I would suggest shell_exec()
together with escapeshellcmd()
and escapeshellarg()
.
To clarify (I was on the go when I first posted this answer): The right way to secure a shell command is:
$exe = 'cat';
$args = array('/etc/passwd');
$args = array_map('escapeshellarg', $args);
$escaped = escapeshellcmd($exe . ' ' . implode(' ', $args));
Here's a legitimate demo (and a nefarious demo as well) of the above code.
The above is just a dummy example, of course. But the main idea is that you apply escapeshellarg()
to each argument and then call escapeshellcmd()
on the whole command string (including the path to the executable and the previously escaped arguments). This is critical in arbitrary commands.
Note: By secure, I mean making it impossible to perform shell injection attacks by escaping characters that have special meaning like >
, <
, &&
, |
and more (see the Wikipedia link) while at the same time properly quoting spaces and other characters that may also have special interpretations by the shell.
With that aside, if you're already white-listing all the commands allowed, you already have the best possible security and you don't need the above functions (althought it doesn't hurt to use them anyway).
Regarding the actual calling function, they all pretty much do the same thing with a few quirks.
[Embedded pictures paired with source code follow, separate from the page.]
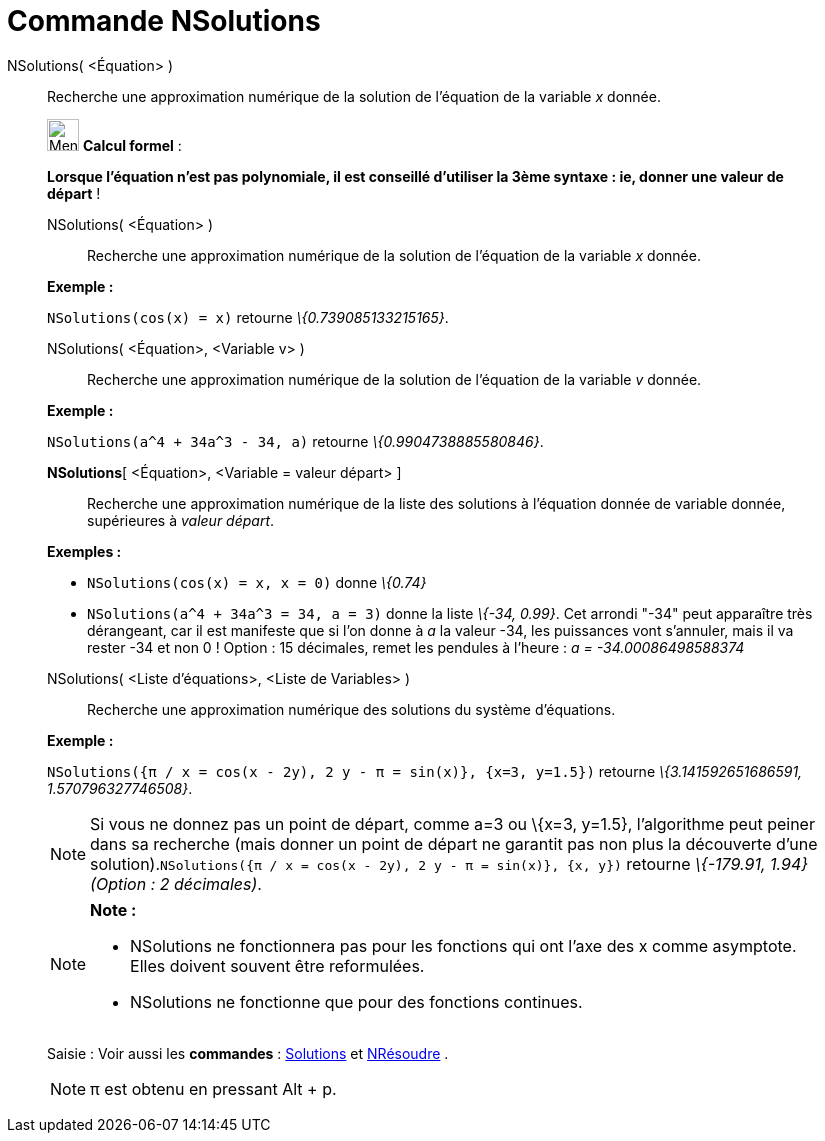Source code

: = Commande NSolutions
:page-en: commands/NSolutions
ifdef::env-github[:imagesdir: /fr/modules/ROOT/assets/images]

NSolutions( <Équation> )::
  Recherche une approximation numérique de la solution de l'équation de la variable _x_ donnée.

____________________________________________________________

image:32px-Menu_view_cas.svg.png[Menu view cas.svg,width=32,height=32] *Calcul formel* :

*Lorsque l'équation n'est pas polynomiale, il est conseillé d'utiliser la 3ème syntaxe : ie, donner une valeur de
départ* !

NSolutions( <Équation> )::
  Recherche une approximation numérique de la solution de l'équation de la variable _x_ donnée.

[EXAMPLE]
====

*Exemple :*

`++NSolutions(cos(x) = x)++` retourne _\{0.739085133215165}_.

====

NSolutions( <Équation>, <Variable v> )::
  Recherche une approximation numérique de la solution de l'équation de la variable _v_ donnée.

[EXAMPLE]
====

*Exemple :*

`++NSolutions(a^4 + 34a^3 - 34, a)++` retourne _\{0.9904738885580846}_.

====

*NSolutions*[ <Équation>, <Variable = valeur départ> ]::
  Recherche une approximation numérique de la liste des solutions à l'équation donnée de variable donnée, supérieures à
  _valeur départ_.

[EXAMPLE]
====

*Exemples :*

* `++NSolutions(cos(x) = x, x = 0)++` donne _\{0.74}_
* `++NSolutions(a^4 + 34a^3 = 34, a = 3)++` donne la liste _\{-34, 0.99}_. Cet arrondi "-34" peut apparaître très
dérangeant, car il est manifeste que si l'on donne à _a_ la valeur -34, les puissances vont s'annuler, mais il va rester
-34 et non 0 ! Option : 15 décimales, remet les pendules à l'heure : _a = -34.00086498588374_

====

NSolutions( <Liste d'équations>, <Liste de Variables> )::
  Recherche une approximation numérique des solutions du système d'équations.

[EXAMPLE]
====

*Exemple :*

`++NSolutions({π / x = cos(x - 2y), 2 y - π = sin(x)}, {x=3, y=1.5})++` retourne _\{3.141592651686591,
1.570796327746508}_.

====

[NOTE]
====

Si vous ne donnez pas un point de départ, comme a=3 ou \{x=3, y=1.5}, l'algorithme peut peiner dans sa
recherche (mais donner un point de départ ne garantit pas non plus la découverte d'une
solution).`++NSolutions({π / x = cos(x - 2y), 2 y - π = sin(x)}, {x, y})++` retourne _\{-179.91, 1.94} (Option : 2
décimales)_.

====

[NOTE]
====

*Note :*

* NSolutions ne fonctionnera pas pour les fonctions qui ont l'axe des x comme asymptote. Elles doivent souvent être
reformulées.
* NSolutions ne fonctionne que pour des fonctions continues.

====

[.kcode]#Saisie :# Voir aussi les *commandes* : xref:/commands/Solutions.adoc[Solutions] et
xref:/commands/NRésoudre.adoc[NRésoudre] .

[NOTE]
====

π est obtenu en pressant [.kcode]#Alt# + [.kcode]#p#.

====
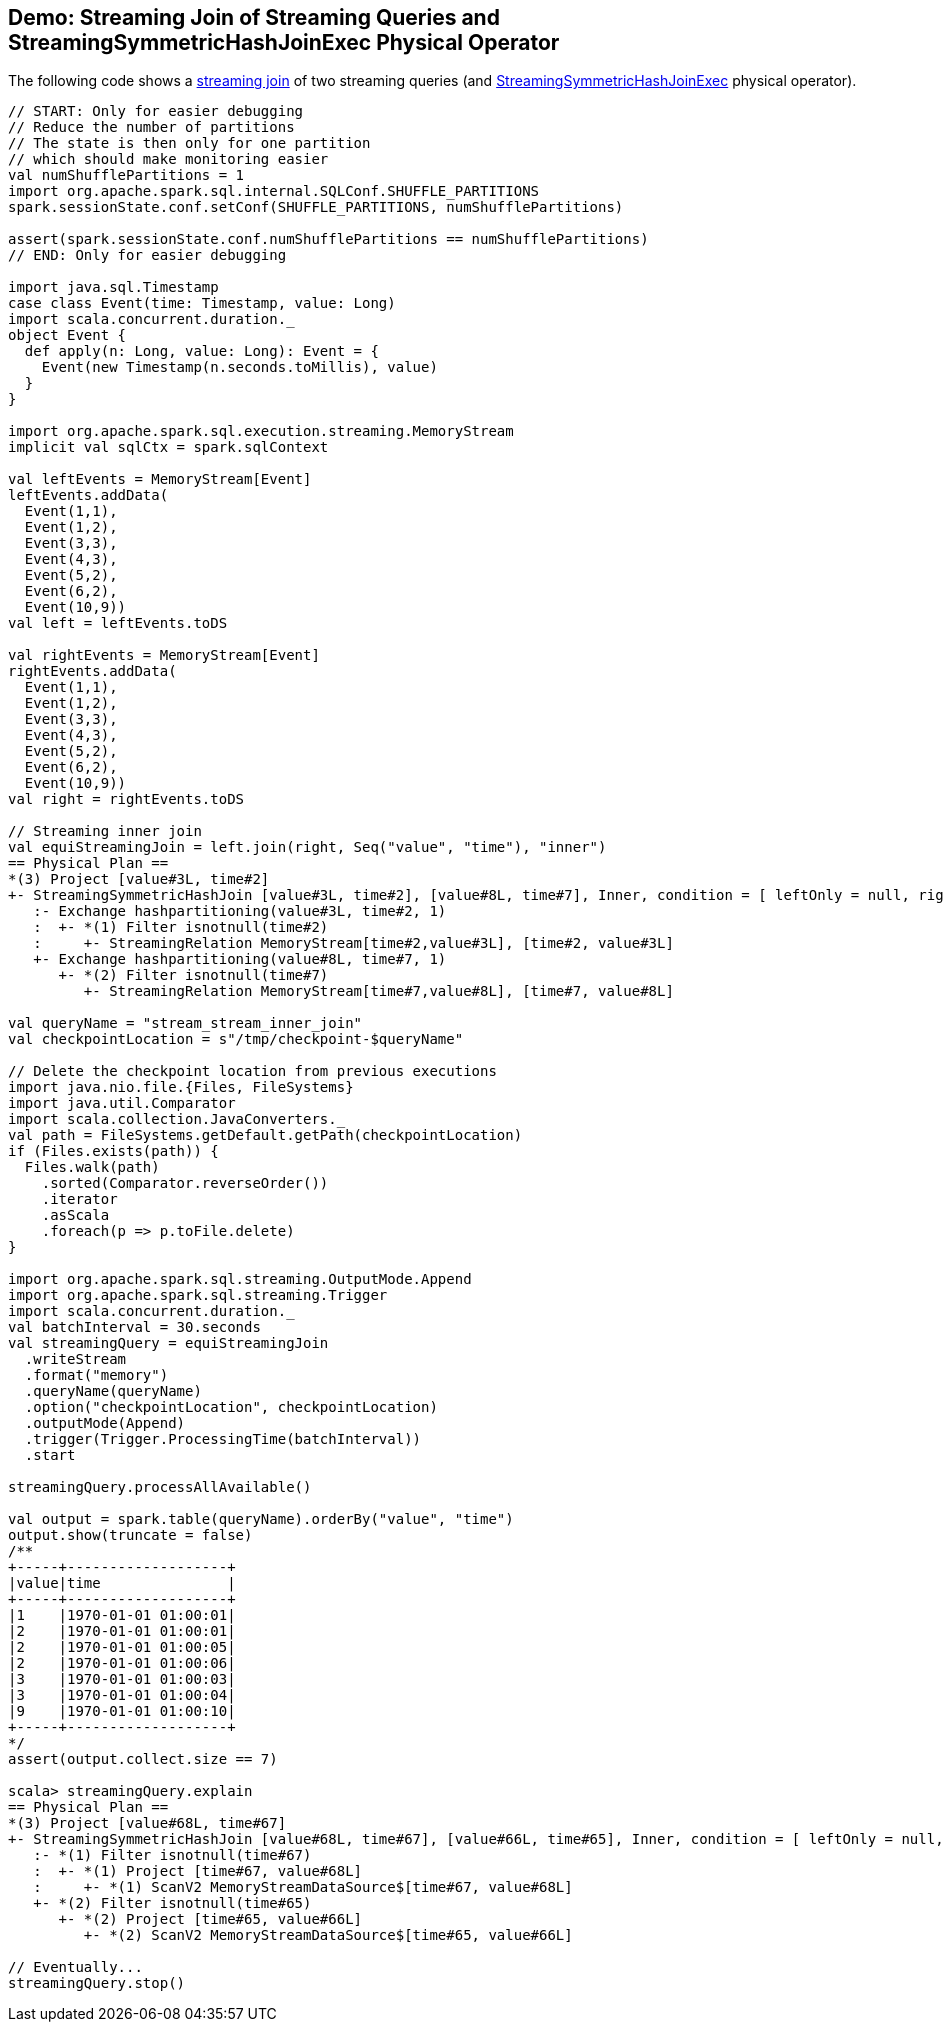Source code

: == Demo: Streaming Join of Streaming Queries and StreamingSymmetricHashJoinExec Physical Operator

The following code shows a <<spark-sql-streaming-join.adoc#, streaming join>> of two streaming queries (and <<spark-sql-streaming-StreamingSymmetricHashJoinExec.adoc#, StreamingSymmetricHashJoinExec>> physical operator).

[source, scala]
----
// START: Only for easier debugging
// Reduce the number of partitions
// The state is then only for one partition
// which should make monitoring easier
val numShufflePartitions = 1
import org.apache.spark.sql.internal.SQLConf.SHUFFLE_PARTITIONS
spark.sessionState.conf.setConf(SHUFFLE_PARTITIONS, numShufflePartitions)

assert(spark.sessionState.conf.numShufflePartitions == numShufflePartitions)
// END: Only for easier debugging

import java.sql.Timestamp
case class Event(time: Timestamp, value: Long)
import scala.concurrent.duration._
object Event {
  def apply(n: Long, value: Long): Event = {
    Event(new Timestamp(n.seconds.toMillis), value)
  }
}

import org.apache.spark.sql.execution.streaming.MemoryStream
implicit val sqlCtx = spark.sqlContext

val leftEvents = MemoryStream[Event]
leftEvents.addData(
  Event(1,1),
  Event(1,2),
  Event(3,3),
  Event(4,3),
  Event(5,2),
  Event(6,2),
  Event(10,9))
val left = leftEvents.toDS

val rightEvents = MemoryStream[Event]
rightEvents.addData(
  Event(1,1),
  Event(1,2),
  Event(3,3),
  Event(4,3),
  Event(5,2),
  Event(6,2),
  Event(10,9))
val right = rightEvents.toDS

// Streaming inner join
val equiStreamingJoin = left.join(right, Seq("value", "time"), "inner")
== Physical Plan ==
*(3) Project [value#3L, time#2]
+- StreamingSymmetricHashJoin [value#3L, time#2], [value#8L, time#7], Inner, condition = [ leftOnly = null, rightOnly = null, both = null, full = null ], state info [ checkpoint = <unknown>, runId = c079027b-b68d-4289-a96f-b3c860e76e28, opId = 0, ver = 0, numPartitions = 1], 0, state cleanup [ left = null, right = null ]
   :- Exchange hashpartitioning(value#3L, time#2, 1)
   :  +- *(1) Filter isnotnull(time#2)
   :     +- StreamingRelation MemoryStream[time#2,value#3L], [time#2, value#3L]
   +- Exchange hashpartitioning(value#8L, time#7, 1)
      +- *(2) Filter isnotnull(time#7)
         +- StreamingRelation MemoryStream[time#7,value#8L], [time#7, value#8L]

val queryName = "stream_stream_inner_join"
val checkpointLocation = s"/tmp/checkpoint-$queryName"

// Delete the checkpoint location from previous executions
import java.nio.file.{Files, FileSystems}
import java.util.Comparator
import scala.collection.JavaConverters._
val path = FileSystems.getDefault.getPath(checkpointLocation)
if (Files.exists(path)) {
  Files.walk(path)
    .sorted(Comparator.reverseOrder())
    .iterator
    .asScala
    .foreach(p => p.toFile.delete)
}

import org.apache.spark.sql.streaming.OutputMode.Append
import org.apache.spark.sql.streaming.Trigger
import scala.concurrent.duration._
val batchInterval = 30.seconds
val streamingQuery = equiStreamingJoin
  .writeStream
  .format("memory")
  .queryName(queryName)
  .option("checkpointLocation", checkpointLocation)
  .outputMode(Append)
  .trigger(Trigger.ProcessingTime(batchInterval))
  .start

streamingQuery.processAllAvailable()

val output = spark.table(queryName).orderBy("value", "time")
output.show(truncate = false)
/**
+-----+-------------------+
|value|time               |
+-----+-------------------+
|1    |1970-01-01 01:00:01|
|2    |1970-01-01 01:00:01|
|2    |1970-01-01 01:00:05|
|2    |1970-01-01 01:00:06|
|3    |1970-01-01 01:00:03|
|3    |1970-01-01 01:00:04|
|9    |1970-01-01 01:00:10|
+-----+-------------------+
*/
assert(output.collect.size == 7)

scala> streamingQuery.explain
== Physical Plan ==
*(3) Project [value#68L, time#67]
+- StreamingSymmetricHashJoin [value#68L, time#67], [value#66L, time#65], Inner, condition = [ leftOnly = null, rightOnly = null, both = null, full = null ], state info [ checkpoint = file:/tmp/checkpoint-stream_stream_inner_join/state, runId = 7adaf1c4-c0a5-471d-aa8e-11c08c039de4, opId = 0, ver = 0, numPartitions = 1], 0, state cleanup [ left = null, right = null ]
   :- *(1) Filter isnotnull(time#67)
   :  +- *(1) Project [time#67, value#68L]
   :     +- *(1) ScanV2 MemoryStreamDataSource$[time#67, value#68L]
   +- *(2) Filter isnotnull(time#65)
      +- *(2) Project [time#65, value#66L]
         +- *(2) ScanV2 MemoryStreamDataSource$[time#65, value#66L]

// Eventually...
streamingQuery.stop()
----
Personally, I prefer shell_exec()
since its return value is more versatile (from this page):
- exec(): returns the last line of output from the command and flushes nothing.
- shell_exec(): returns the entire output from the command and flushes nothing.
- system(): returns the last line of output from the command and tries to flush the output buffer after each line of the output as it goes.
- passthru(): returns nothing and passes the resulting output without interference to the browser, especially useful when the output is in binary format.
Except from the system()
exit return code, you can mimic the behavior of all the other functions with the return value of shell_exec()
. However, the inverse it's either harder to do, or just not possible.
I hope this clears things up for you.